My Dad, My Memories, My Story
I thought he would be with me forever or at least just be a phone call away as I grew older. My father was 6 ft 3 inches which always seemed like 10 foot 2 in my eyes. His big hands enveloped mine, he had a booming voice, a gorgeous smile and he was tough and didn’t appreciate backtalk or take any crap from anyone. He had a bit of a temper at times and you did not want to get spanked by him, but we played all the time, we ate popcorn and watched movies together, he bought me my first baseball mitt, took me fishing and bestowed upon me his love and now me and my children’s LOVE for Football.
My parents divorced when I was 12. It was very difficult for our family and back then I only saw him on the weekends or just on Sundays but we made the best of it.
My Dad took me to my first concerts Bob Seger at Pine Knob and Heart at Cobo Arena. My father was a part time bouncer at a discotheque called The Rare Cherry. One night he took me and my girlfriend to the disco and we were in awe with the glittering Disco Ball in the middle of the dance floor and all the people. I should say a few people it was only 7:00 and we were out by 9:00 but we were in Seventh Heaven!!! He drove a Cherry Red Corvette Stingray and one time when I was just 14 he let me drive it around the block. Again I thought I was so cool!
Dad decided he needed a pet and purchased a tarantula whom he named Freddie. My brother and I loved catching black crickets and grasshoppers for Freddie so we could watch him eat. We went to lots of Corvette and Classic car shows and he took us to local bars to eat hamburgers, play video games and watch football.
I realize that this childhood of bars, tarantulas, and corvettes doesn’t sound conventional but I thought my Dad was cool and he was very protective of me and my brother. He was my first knight in shining armor and I felt completely safe with my Dad and completely LOVED and that’s what I miss the most. That feeling of being loved by my Daddy. Cancer stole my Father from me when I was 16 years old just ten days after his 40th birthday. The word Devastated doesn’t cover how I felt that day I lost him. It still doesn’t.
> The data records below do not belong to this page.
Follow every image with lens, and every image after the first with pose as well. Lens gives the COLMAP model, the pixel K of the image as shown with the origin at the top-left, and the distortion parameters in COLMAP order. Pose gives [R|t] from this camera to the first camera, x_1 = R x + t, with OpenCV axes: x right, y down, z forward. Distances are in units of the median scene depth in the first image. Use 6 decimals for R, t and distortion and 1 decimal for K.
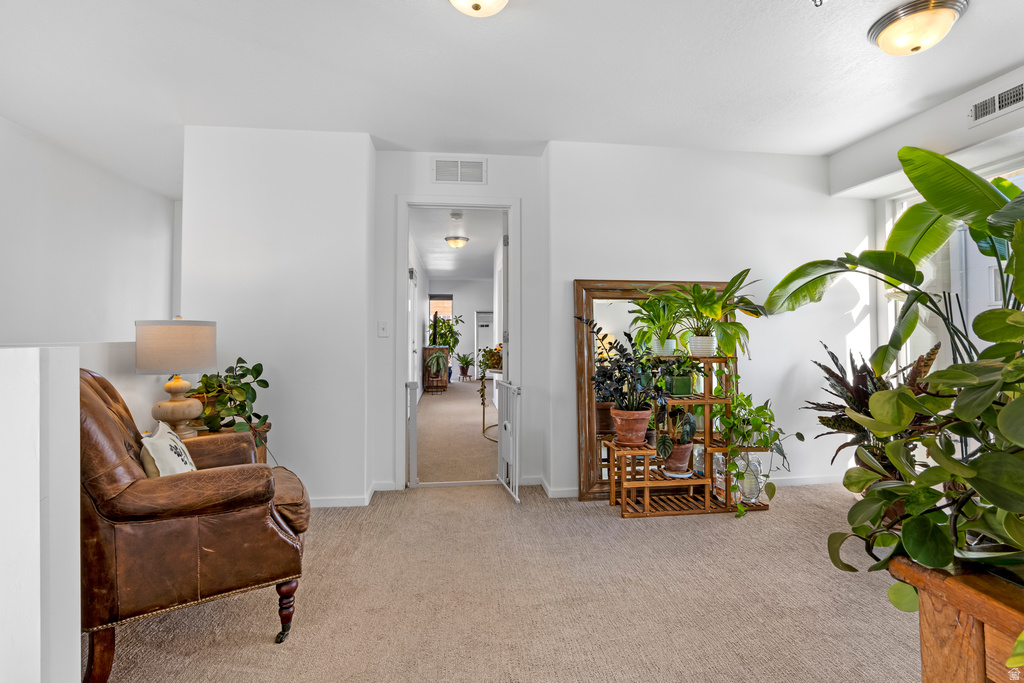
lens RADIAL K [[489.2, 0, 514.2], [0, 489.2, 319.6], [0, 0, 1]] dist [-0.031861, 0.012674]
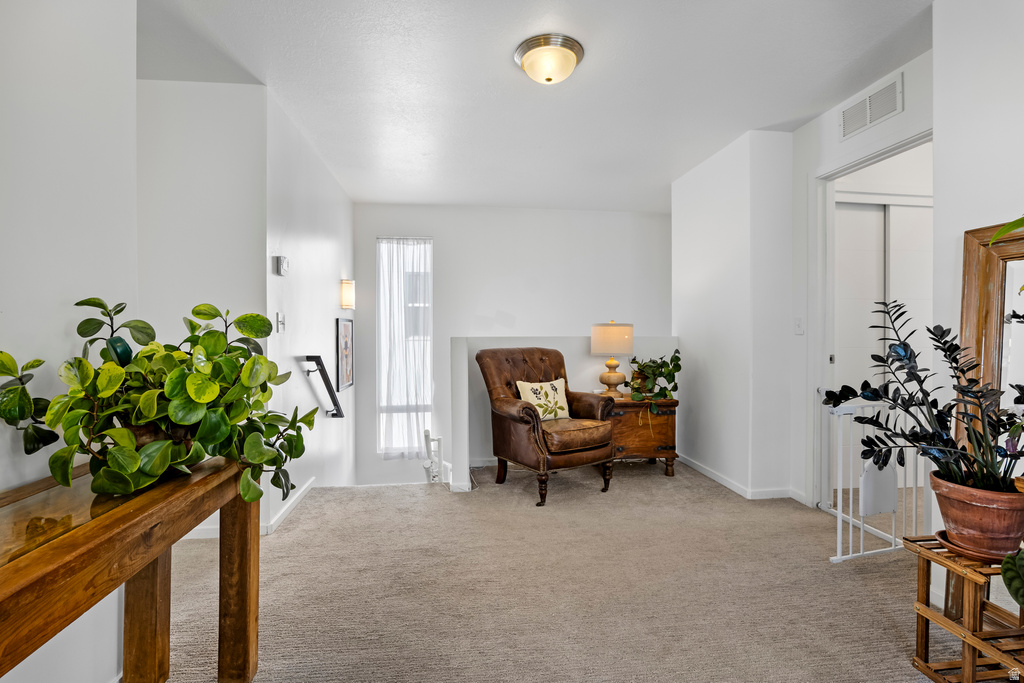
lens RADIAL K [[481.5, 0, 515.9], [0, 481.5, 338.2], [0, 0, 1]] dist [-0.011654, 0.000248]
pose [[-0.009151, 0.010030, -0.999908, 0.713352], [0.032872, 0.999412, 0.009724, 0.017587], [0.999418, -0.032780, -0.009475, 0.530473]]
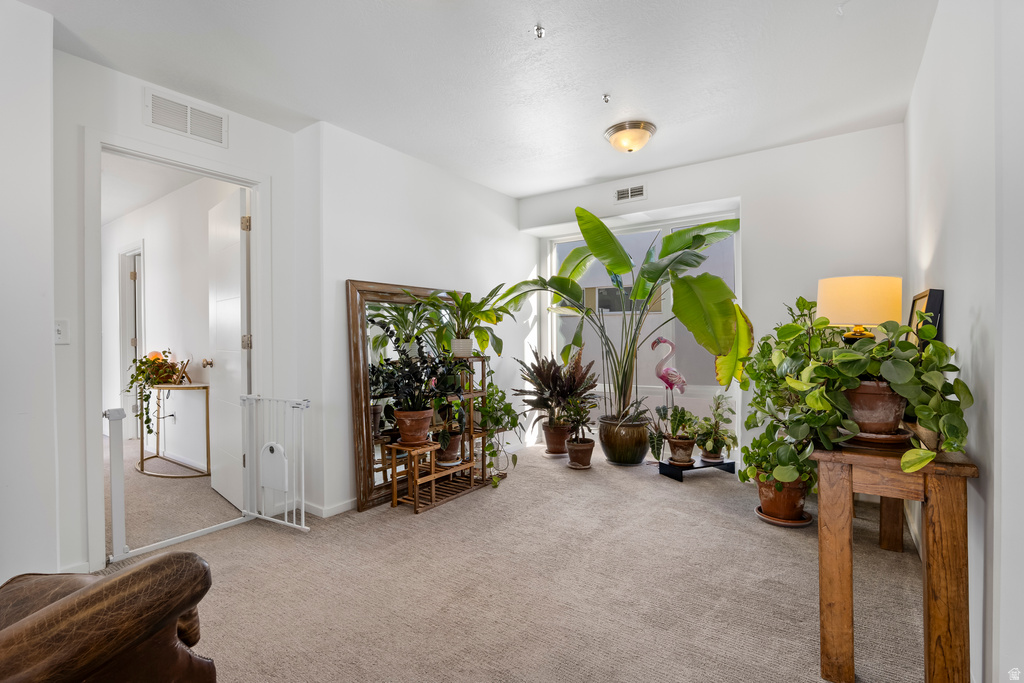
lens RADIAL K [[481.5, 0, 515.9], [0, 481.5, 338.2], [0, 0, 1]] dist [-0.011654, 0.000248]
pose [[0.669878, -0.007602, 0.742432, -0.368995], [-0.016702, 0.999540, 0.025304, 0.001485], [-0.742283, -0.029351, 0.669444, 0.151711]]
It’s hard not feeling his touch or hug. Not hearing his voice. I would do anything to hear his voice because I don’t remember it anymore. I haven’t written about my father in a very long time. When he first passed I wrote poems about him and how miserable I was without him. It wasn’t until this Blog that I felt like writing again and writing about my father seems right especially today on what would have been his 74th birthday.
Faith And Resilience
Grief is a very powerful Emotion and it can take you down a dark path for awhile. It did me but 34 years later I ‘ve become stronger from going through this Difficult time. I have had plenty of ups and downs in my life since losing my Dad but Resilience and Faith have kept me from going under.
Knowing I will see him again Keeps Me Strong.
Creating Photo books and albums of him and our life together Keeps Me Comforted
Finally, looking at my handsome middle son, who is the spitting image of my Father, Keeps me Loved because I know Daddy is Always There.